## Document passage

Introduction

For very large datasets, or very high query throughput, replication is not sufficient: we need to break the data into partitions, also known as sharding! Each partition can be stored on a separate physical device, potentially across different locations, allowing for better resource utilization and faster access times.

Our goal with partitioning is to spread the data and the query load evenly across the nodes. If partitioning is unfair, so that some partitions have more data or queries than others, we call it skewed. In extreme, case all the load could end up on one partition, so 9 out of 10 nodes are idle and your bottleneck is the single busy node. A partition with disproportionately high load is called hot spot.

We can avoid hotspots with various partitioning techniques:

1. Range Based Partitioning (Key Range Partitioning)

Assign continuous range of keys (from some minimum to some maximum) to each partition. If you also know which partition is assigned to which Node, then you can make your request directly to the appropriate node (or, in the case of encyclopedia, pick the correct book off the shelf).

The ranges of the keys might not be evenly spaced, because your data might not be evenly distributed. For example, in Figure 6-2, volume 1 contains words starting with A and B, but volume 12 contains words starting with T, U, V, X, Y, and Z. Simply having one volume per two letters of the alphabet would lead to some volumes being much bigger than others.

[! note] Used in: Bigtable, HBase, Rethink, and MongoDB before version 2.4.

Within each partition we can keep the keys sorted (SSTables and LSM Trees). scans.

Cons:
  • HotSpots

2. Hash Based Partitioning(Hashing a key) - Consistent Hashing

This technique is used to evenly distribute data across a distributed system by hashing keys to determine their partition. This approach is effective in preventing single nodes from becoming a bottleneck under typical conditions.

Note

For partitioning purposes, the hash function need not be cryptographically strong: for example, Cassandra and MongoDB use MD5, and Voldemort uses the Fowler– Noll–Vo function. Many programming languages have simple hash functions built in (as they are used for hash tables), but they may not be suitable for partitioning: for example, in Java’s Object.hashCode() and Ruby’s Object#hash, the same key may have a different hash value in different processes

Once you have a suitable hash function for keys, you can assign each partition a range of hashes (rather than a range of keys), and every key whose hash falls within a partition’s range will be stored in that partition.

## Work to be completed
Answer these questions from the partitioning passage above.
1. What is a partition with disproportionately high load called?
2. Which systems does the passage list as using range based partitioning?
3. Which hash function does Voldemort use?

## Source material
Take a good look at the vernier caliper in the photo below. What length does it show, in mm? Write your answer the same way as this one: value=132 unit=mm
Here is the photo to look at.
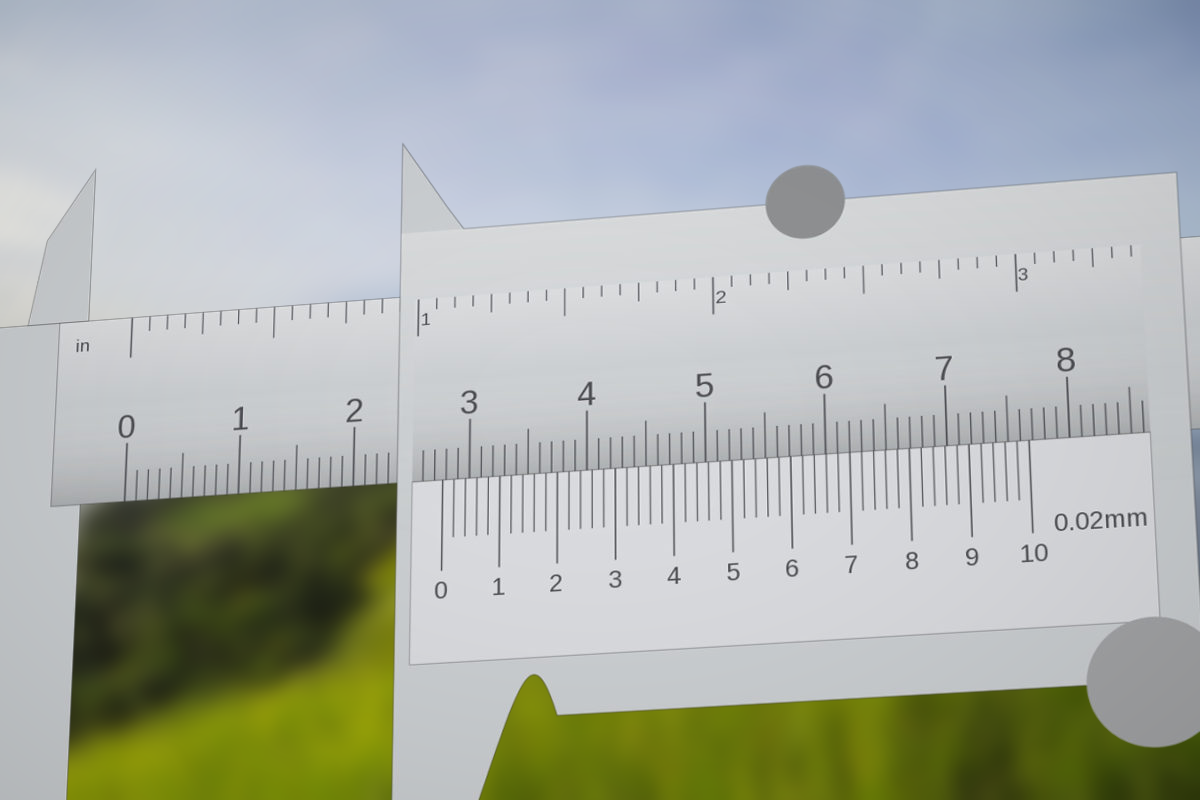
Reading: value=27.7 unit=mm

## Solution to this exercise
1. A hot spot.
2. Bigtable, HBase, Rethink, and MongoDB before version 2.4.
3. The Fowler–Noll–Vo function.